The U.S. Attorney’s Office for the District of Delaware didn’t respond to requests for comments from the Daily Caller regarding the discrepancy between the two statements.
In the days after the plea deal was announced, politicians on both sides of the aisle naturally had much different reactions to it.
Democrats have said that the deal was proof that the U.S. judicial system is indeed fair, since not even the son of the president is immune from criminal prosecution. They even point to the fact that Weiss was appointed by former President Donald Trump as proof that the investigation was fair and just.
David Brock, who serves as president of the group Facts First USA – which is a pro-Biden group – commented about this to NBC News:
“The president had a Trump-appointed prosecutor looking at his own son. He certainly had his opportunity to skew the investigation in the other direction, and he didn’t do that. It shows that justice was served.”
At the same time, Republicans have said that the plea deal that was reached in the case reeks of preferential treatment for Hunter Biden, since his charges were downgraded to misdemeanors, and that he won’t serve any time in jail.

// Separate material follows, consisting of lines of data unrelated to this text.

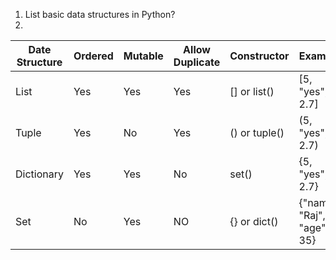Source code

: 1. List basic data structures in Python?
2. 

| Date Structure | Ordered | Mutable | Allow Duplicate | Constructor   | Example                    |
| -------------- | ------- |-------- | --------------- | ------------- | -------------------------- |
| List           | Yes     | Yes     | Yes             | [] or list()  | [5, "yes", 2.7]            |
| Tuple          | Yes     | No      | Yes             | () or tuple() | (5, "yes", 2.7)            |
| Dictionary     | Yes     | Yes     | No              | set()         | {5, "yes", 2.7}            |
| Set            | No      | Yes     | NO              | {} or dict()  | {"name": "Raj", "age": 35} |
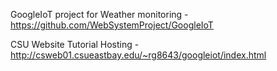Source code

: GoogleIoT project for Weather monitoring - https://github.com/WebSystemProject/GoogleIoT

CSU Website Tutorial Hosting - http://csweb01.csueastbay.edu/~rg8643/googleiot/index.html
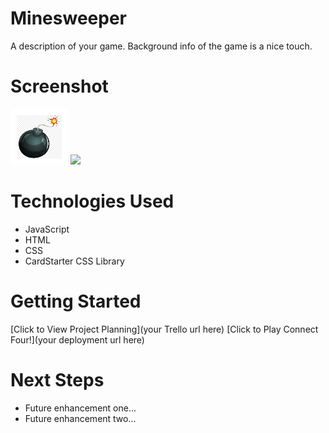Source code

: # Minesweeper
A description of your game. Background info of the game is a nice touch.

# Screenshot

<img src='images/bomb.png'/>
<img src="https://i.imgur.com/WBASE8g.png">

# Technologies Used

- JavaScript
- HTML
- CSS
- CardStarter CSS Library

# Getting Started

[Click to View Project Planning](your Trello url here)
[Click to Play Connect Four!](your deployment url here)

# Next Steps

- Future enhancement one...
- Future enhancement two...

They point to the fact that Trump – President Joe Biden’s political rival – has been federally indicted on multiple felony charges related to possessing classified documents at his Mar-a-Lago estate in what Republicans say is a politically-charged investigation.
Trump was also indicted on multiple felony charges in New York related to business fraud. While they are state charges and not federal, that investigation was led by a very anti-Trump Democrat.
There are also other criminal investigations still ongoing into Trump’s role in trying to prevent the peaceful transfer of power following the 2020 presidential election, and all of those investigations are being led by Democrats, too.
Following the announcement of the plea deal, Republican Representative James Comer, the chairman of the House Oversight Committee, said the deal was “a slap on the wrist” that wouldn’t slow the investigations Republicans in the House are conducting into Joe Biden and the rest of his family.
He added that the charges against Hunter “reveal a two-tiered system of justice.”